“VIOLÊNCIA EM NENHUM MOMENTO PODE FAZER PARTE DA NOSSA SOCIEDADE”, diz a RENAJ

A Rede Nacional das Associações Juvenil da Guiné-Bissau (RENAJ) posiciona-se contra a vandalização da Igreja da paróquia de Gabú, leste país e espera que os guineenses saibam preservar os valores religiosos.

Esta é mais uma reação ao ato considerado de “triste” que aconteceu no dia três do mês de Julho contra a Igreja católica da paróquia de Gabú vandalizada e destruída por pessoas ainda não identificadas.

Diante desta situação, Abulai Djaura, presidente da RENAJ, afirma que a violência em nenhum momento pode fazer parte da sociedade guineense e chama a responsabilidade de todos na preservação dos valores.

O líder juvenil disse ainda que as pessoas não podem ser violentas ao ponto de atingir a própria Igreja porque “a Igreja é a parte do refúgio para qualquer sociedade”.

“Nós enquanto juventude entendemos que a violência em nenhum momento pode fazer parte da nossa sociedade, havendo a violência que afeta sobretudo a parte que nos consideramos de reserva socias que é Igreja, não importa se é Igreja católica muçulmana ou evangélica, mas o importante que nós temos que saber estar e preservar aquilo que é importante”, sustenta.

Completa, hoje, uma semana depois da vandalização na paróquia de Gabu, e na sequência foram abertas investigações para apurar a responsabilidade.

Esta situação já teve a reação das organizações da sociedade civil e da comunidade islâmica na Guiné-Bissau.

PARTIDO DA CONVERGÊNCIA EXIGE INVESTIGAÇÃO SÉRIA

No entanto, hoje, em nota à imprensa, o Partido a Convergência Nacional para a Liberdade e o desenvolvimento alerta que o caso alerta para potencial risco de se poder vis a pôr em causa a secular convivência e coabitação pacífica e harmoniosa de povos que compõem a Guiné-Bissau.

Na mesma nota, o partido manifesta-se estranha em relação às declarações do Presidente da República sobre este fato. O partido considera ainda as declarações de Umaro Sissoco Embaló de “tao desprezíveis”, que traduzem uma representação visual do que é sagrado para uma franja da sociedade.

“Sem se ter indignado, sequer, a condenar a conduta que, quer se queira, quer não, e independente do móbil que esteve por trás do vândalo, poe em causa os princípios da liberdade e as crenças religiosas, assim como ultrajante crime de dano contra o património”, diz a mesma nota.

A formação partidária quer uma investigação séria e profunda para que os autores sejam traduzidos à justiça.

Recorda-se que, há precisamente uma semana, a Paróquia Santa Isabel de Gabu, diocese de Bafatá, foi encontrada totalmente vandalizada por um grupo de pessoas ainda desconhecidas, os mentores do ato mandaram o altar à abaixo, partiram uma imagem da Nossa Senhora e levaram outra que depois foi encontrada no quintal do governador de Gabú.

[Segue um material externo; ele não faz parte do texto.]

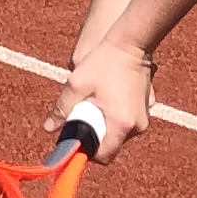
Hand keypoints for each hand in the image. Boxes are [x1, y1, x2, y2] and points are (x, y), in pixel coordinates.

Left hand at [49, 34, 156, 156]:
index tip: (75, 138)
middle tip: (82, 113)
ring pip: (118, 133)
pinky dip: (115, 115)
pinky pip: (126, 121)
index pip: (104, 156)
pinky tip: (108, 96)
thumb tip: (49, 128)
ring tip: (95, 101)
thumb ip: (61, 108)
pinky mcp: (147, 108)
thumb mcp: (76, 84)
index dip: (86, 151)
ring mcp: (145, 117)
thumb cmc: (104, 60)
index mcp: (121, 124)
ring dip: (104, 124)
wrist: (132, 41)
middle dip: (93, 134)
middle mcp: (137, 126)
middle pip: (110, 145)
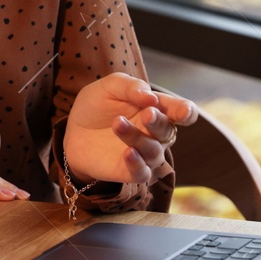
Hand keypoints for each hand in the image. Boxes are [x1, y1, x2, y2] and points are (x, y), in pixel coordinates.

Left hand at [62, 73, 198, 185]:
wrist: (73, 130)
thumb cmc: (97, 106)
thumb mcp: (110, 87)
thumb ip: (131, 86)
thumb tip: (151, 97)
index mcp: (156, 109)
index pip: (181, 111)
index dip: (187, 112)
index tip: (183, 111)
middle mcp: (155, 133)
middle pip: (168, 131)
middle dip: (159, 122)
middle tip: (146, 113)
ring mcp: (144, 153)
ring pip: (153, 151)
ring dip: (138, 137)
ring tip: (117, 123)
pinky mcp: (130, 171)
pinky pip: (142, 172)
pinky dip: (137, 164)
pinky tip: (127, 152)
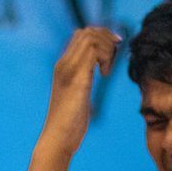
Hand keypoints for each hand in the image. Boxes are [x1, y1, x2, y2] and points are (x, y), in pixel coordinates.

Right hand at [39, 27, 120, 156]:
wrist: (57, 139)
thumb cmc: (69, 122)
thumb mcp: (78, 94)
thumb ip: (83, 79)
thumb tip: (95, 73)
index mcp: (63, 66)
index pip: (81, 34)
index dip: (101, 37)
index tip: (113, 53)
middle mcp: (64, 64)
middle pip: (87, 32)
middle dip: (107, 39)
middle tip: (113, 60)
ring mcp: (69, 70)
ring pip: (91, 38)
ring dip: (107, 49)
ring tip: (107, 70)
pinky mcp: (77, 79)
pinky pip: (94, 53)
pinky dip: (106, 58)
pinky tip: (105, 75)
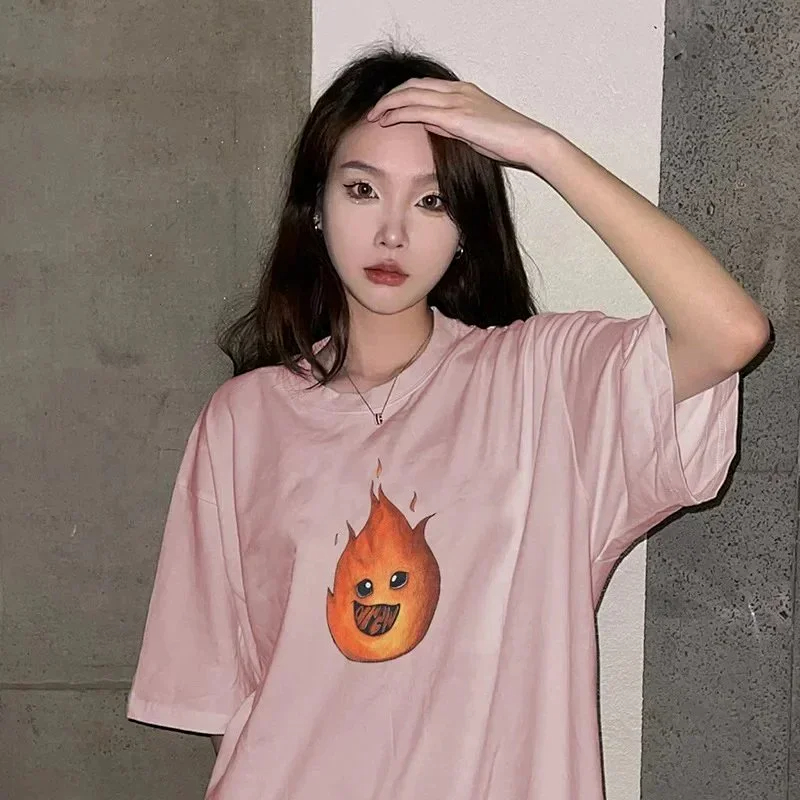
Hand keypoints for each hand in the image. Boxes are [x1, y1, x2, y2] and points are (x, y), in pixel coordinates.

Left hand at [365, 77, 552, 169]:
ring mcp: (457, 101)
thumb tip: (429, 123)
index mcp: (463, 92)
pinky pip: (420, 110)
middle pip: (413, 85)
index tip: (387, 108)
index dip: (403, 95)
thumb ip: (450, 126)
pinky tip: (387, 121)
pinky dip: (400, 113)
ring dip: (388, 104)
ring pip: (412, 94)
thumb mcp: (473, 132)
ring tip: (373, 116)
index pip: (424, 86)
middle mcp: (458, 91)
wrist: (529, 141)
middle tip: (373, 112)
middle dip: (390, 97)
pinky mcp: (456, 116)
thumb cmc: (506, 142)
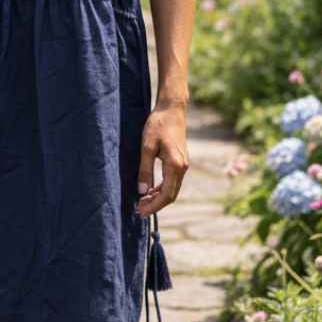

No dia seguinte, o ministro da Administração Territorial esteve na Igreja vandalizada e prometeu que dentro de alguns dias serão conhecidos os resultados preliminares do inquérito do caso.

Até neste momento segundo as informações recolhidas pela Rádio Sol Mansi, a partir de Gabu, não há nenhum detido ligado ao ataque.

Diante desta situação, o administrador diocesano da diocese de Bissau, padre Luccio Brentegani, exorta os cristãos católicos e guineenses em geral a promoverem uma irmandade baseada nos ensinamentos de Jesus Cristo.